The number of lines in the records that include "text" is all you should give.

(Dataset entries)
= = =

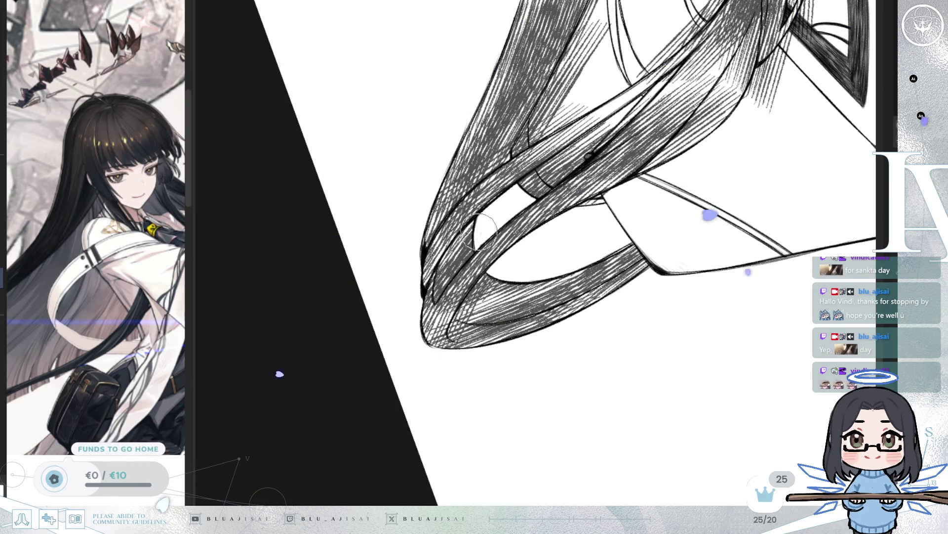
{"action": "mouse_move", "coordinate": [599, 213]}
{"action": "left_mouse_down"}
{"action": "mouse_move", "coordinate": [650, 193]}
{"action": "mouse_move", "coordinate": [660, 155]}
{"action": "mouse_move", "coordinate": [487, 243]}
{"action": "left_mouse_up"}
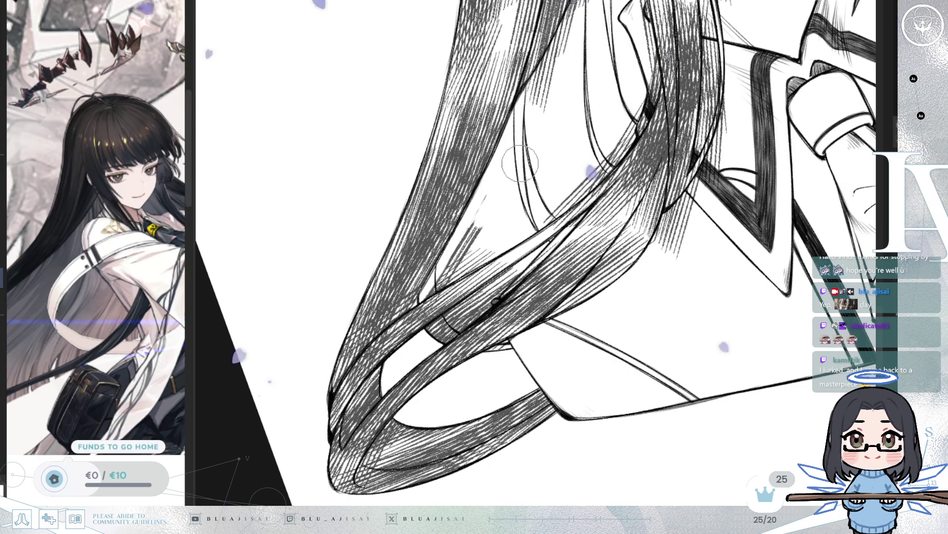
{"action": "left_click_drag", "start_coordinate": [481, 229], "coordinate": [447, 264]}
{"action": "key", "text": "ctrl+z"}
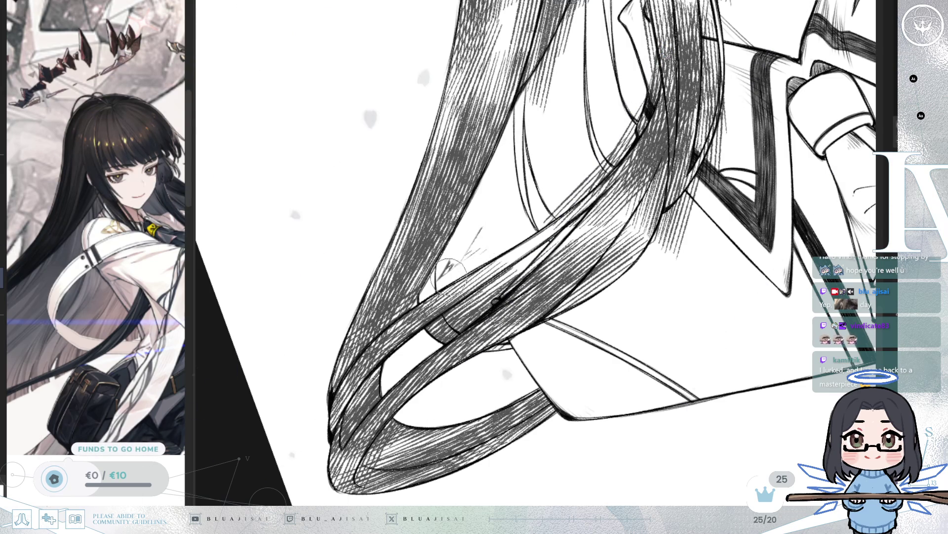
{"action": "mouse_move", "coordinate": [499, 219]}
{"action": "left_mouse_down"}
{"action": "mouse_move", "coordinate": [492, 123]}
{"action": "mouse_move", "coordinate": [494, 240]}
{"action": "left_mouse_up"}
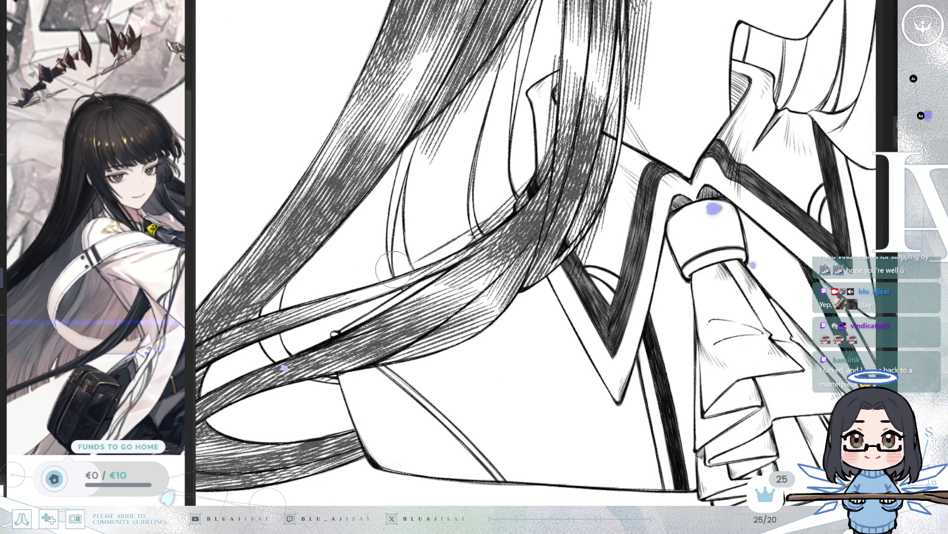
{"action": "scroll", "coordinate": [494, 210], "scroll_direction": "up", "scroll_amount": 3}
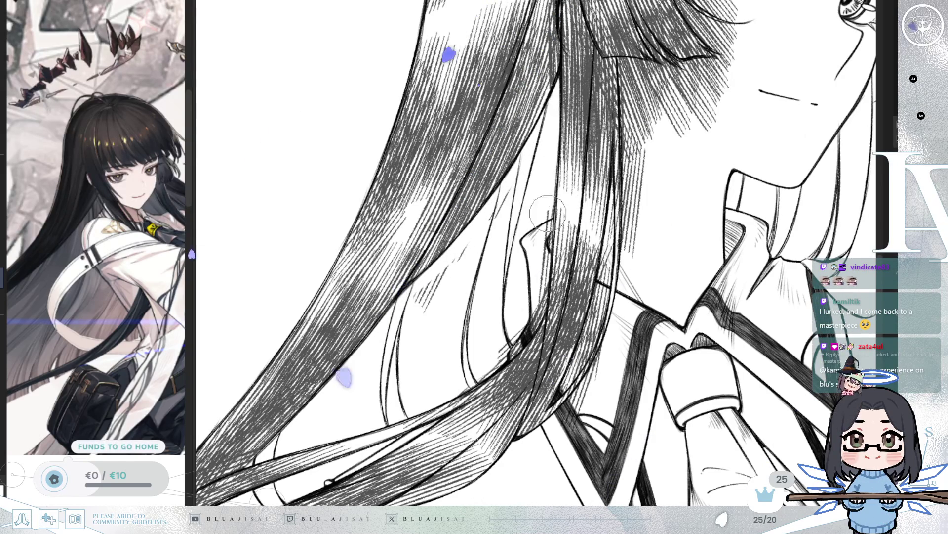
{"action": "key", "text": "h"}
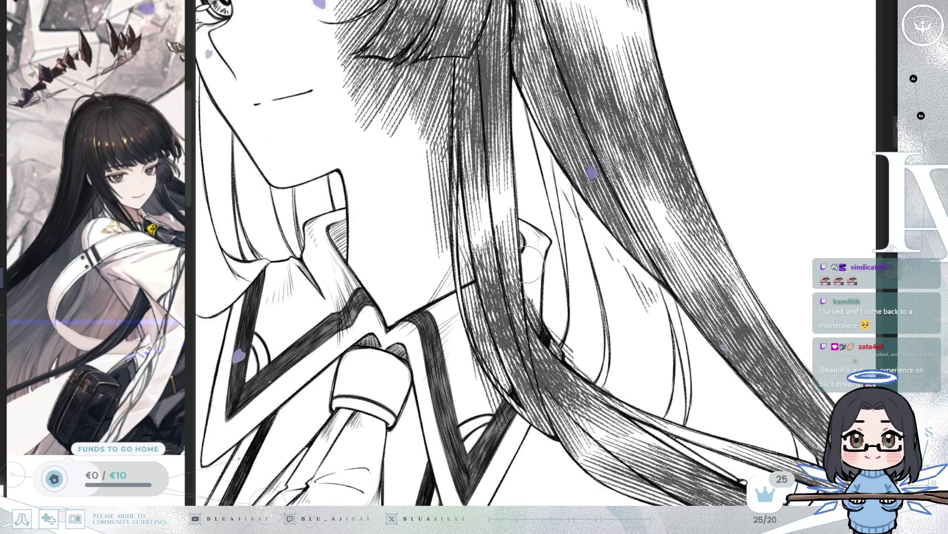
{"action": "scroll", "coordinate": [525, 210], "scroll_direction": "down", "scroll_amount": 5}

= = =

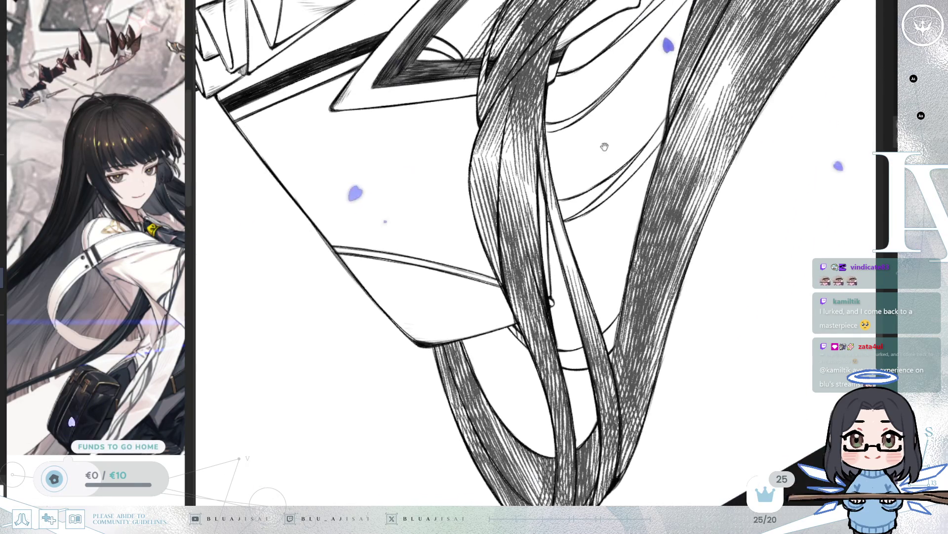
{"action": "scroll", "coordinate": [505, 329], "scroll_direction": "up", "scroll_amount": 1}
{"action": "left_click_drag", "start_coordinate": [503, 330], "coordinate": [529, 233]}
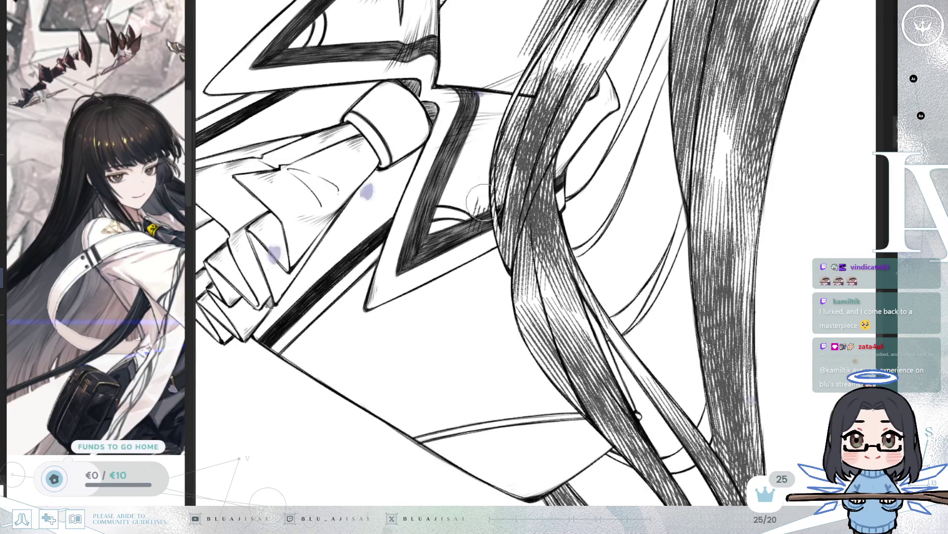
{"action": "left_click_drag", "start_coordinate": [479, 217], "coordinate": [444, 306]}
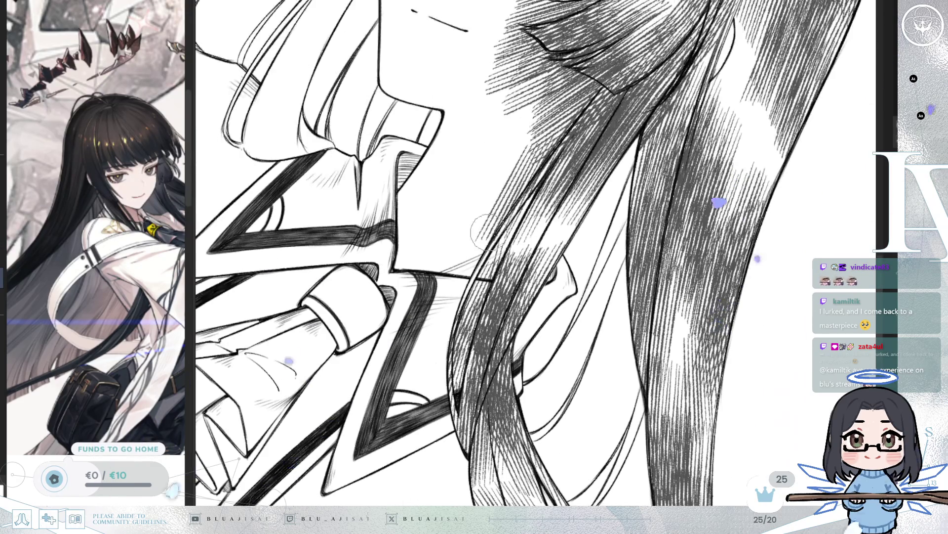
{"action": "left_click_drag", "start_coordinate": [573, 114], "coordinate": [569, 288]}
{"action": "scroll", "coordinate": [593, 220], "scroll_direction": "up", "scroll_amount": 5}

= = =

OUTPUT OF THE TASK | 2